> **What you have to do**
Return each line of the data below that contains the string "xmlns". The match is case-sensitive.

+++

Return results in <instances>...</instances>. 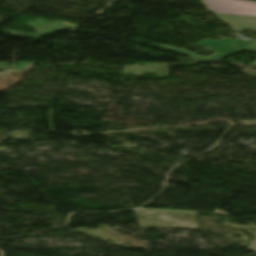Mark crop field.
<instances>
[{
    "label": "crop field",
    "mask_w": 256,
    "mask_h": 256,
    "mask_svg": "<svg viewBox=\"0 0 256 256\" xmlns=\"http://www.w3.org/2000/svg\"><path fill=\"white\" fill-rule=\"evenodd\" d=\"M216 18L224 21L229 26H231L236 32H240L242 30H252L256 31V18L251 17H237V16H226V15H218L213 14ZM197 45H204L216 51L215 54L205 57L201 55H197L191 53L190 51L170 45H161L152 43L153 46L187 54L192 59L197 61H210V60H221L229 55L234 53L250 50L256 52V40L255 39H247V38H220L218 40H209L204 39L202 41L196 42Z\"/></svg>",
    "instance_id": "crop-field-1"
},
{
    "label": "crop field",
    "mask_w": 256,
    "mask_h": 256,
    "mask_svg": "<svg viewBox=\"0 0 256 256\" xmlns=\"http://www.w3.org/2000/svg\"><path fill=\"white\" fill-rule=\"evenodd\" d=\"M213 12L256 16V3L241 0H202Z\"/></svg>",
    "instance_id": "crop-field-2"
},
{
    "label": "crop field",
    "mask_w": 256,
    "mask_h": 256,
    "mask_svg": "<svg viewBox=\"0 0 256 256\" xmlns=\"http://www.w3.org/2000/svg\"><path fill=\"white\" fill-rule=\"evenodd\" d=\"M252 64H256V61H254Z\"/></svg>",
    "instance_id": "crop-field-3"
}]
</instances>
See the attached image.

+++

> **Problem solution**
    "mask_svg": "<svg viewBox=\"0 0 256 256\" xmlns=\"http://www.w3.org/2000/svg\"><path fill=\"white\" fill-rule=\"evenodd\" d=\"M216 18L224 21L229 26H231L236 32H240L242 30H252L256 31V18L251 17H237V16H226V15H218L213 14ZM197 45H204L216 51L215 54L205 57L201 55H197L191 53L190 51L170 45H161L152 43L153 46L187 54L192 59L197 61H210V60H221L229 55L234 53L250 50L256 52V40L255 39H247V38H220L218 40H209L204 39L202 41L196 42Z\"/></svg>",
    "mask_svg": "<svg viewBox=\"0 0 256 256\" xmlns=\"http://www.w3.org/2000/svg\"><path fill=\"white\" fill-rule=\"evenodd\" d=\"M213 12L256 16V3L241 0H202Z\"/></svg>",
    "mask_svg": "<svg viewBox=\"0 0 256 256\" xmlns=\"http://www.w3.org/2000/svg\"><path fill=\"white\" fill-rule=\"evenodd\" d=\"M252 64H256V61H254Z\"/></svg>",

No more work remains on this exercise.